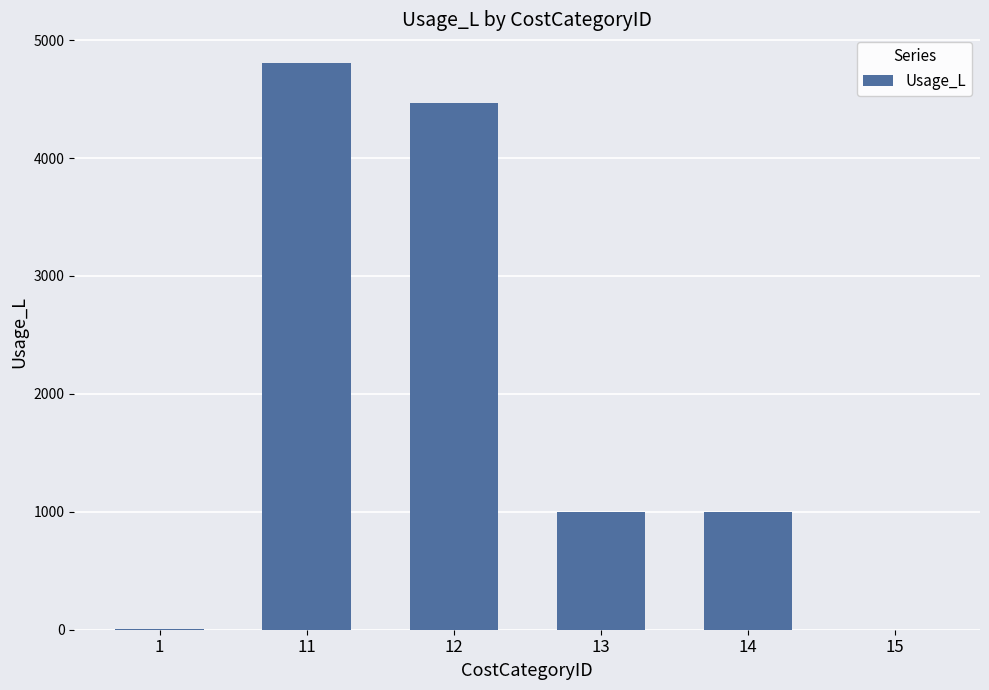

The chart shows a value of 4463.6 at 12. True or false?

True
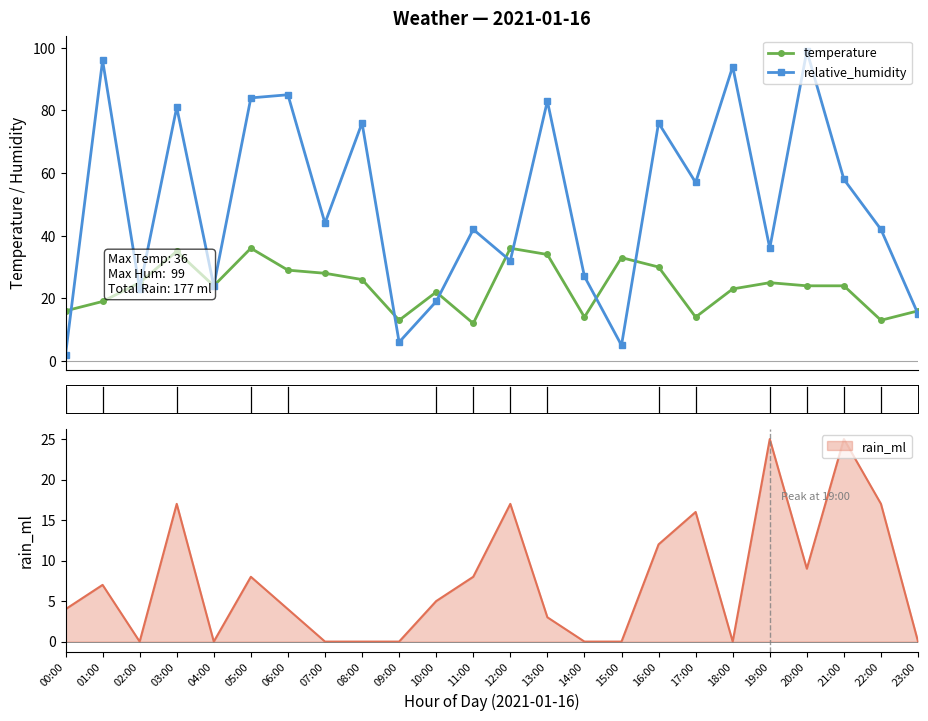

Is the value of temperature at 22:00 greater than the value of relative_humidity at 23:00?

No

- **Written task**
Present every text line of the rows above as a Markdown table with the columns Number and Line, numbering from 1 and leaving out blank lines and the pictures.

- **Written answer**
| Number | Line |
|---|---|
| 1 | The chart shows a value of 4463.6 at 12. True or false? |
| 2 | True |
| 3 | Is the value of temperature at 22:00 greater than the value of relative_humidity at 23:00? |
| 4 | No |